According to the Times, the situation is currently “fluid,” as the administration has not indicated what legal strategy it will now utilize, nor has the court ruled that it would allow the Department of Justice to reverse course.

The administration on Monday had asked an appeals court if it could drop its appeal after law firms had won their case in court, an apparent signal that it did not believe the executive orders could withstand scrutiny.

“But on Tuesday morning, the Justice Department appeared to have abruptly changed its position, according to the people, the Times noted. “In an email to the four firms contesting the orders, a department official apologized for the short notice and said it would file a motion to withdraw its voluntary dismissal.”
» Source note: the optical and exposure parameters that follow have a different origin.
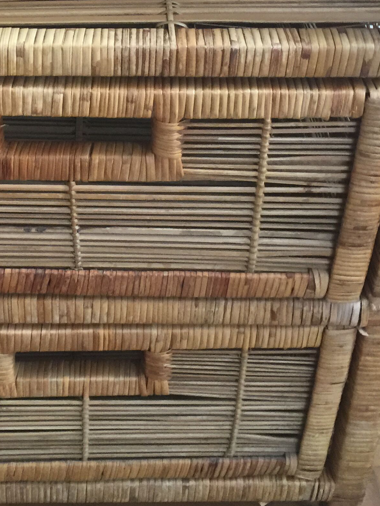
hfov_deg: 24.1
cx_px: 93
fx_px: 878
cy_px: 59
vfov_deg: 30.9
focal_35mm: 60
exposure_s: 1/17
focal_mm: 4.15
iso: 125
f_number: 2.2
On Monday, before the administration’s reversal, the Times reported that the administration had “abandoned its attempts to impose potentially crippling executive orders against law firms that refused to capitulate to the president, walking away from its appeal of victories the firms had won against the White House.”

Calling it “the White House’s most significant acknowledgment that the executive orders cannot be successfully defended in court,” the Times reported that the “move is particularly striking given that some firms opted to reach deals in a bid to head off executive orders that President Trump’s Justice Department said it would no longer stand behind.”

The Bulwark’s Sam Stein commented on the latest development: “A reversal on the reversal as the attacks on Big Law are now back on, apparently.”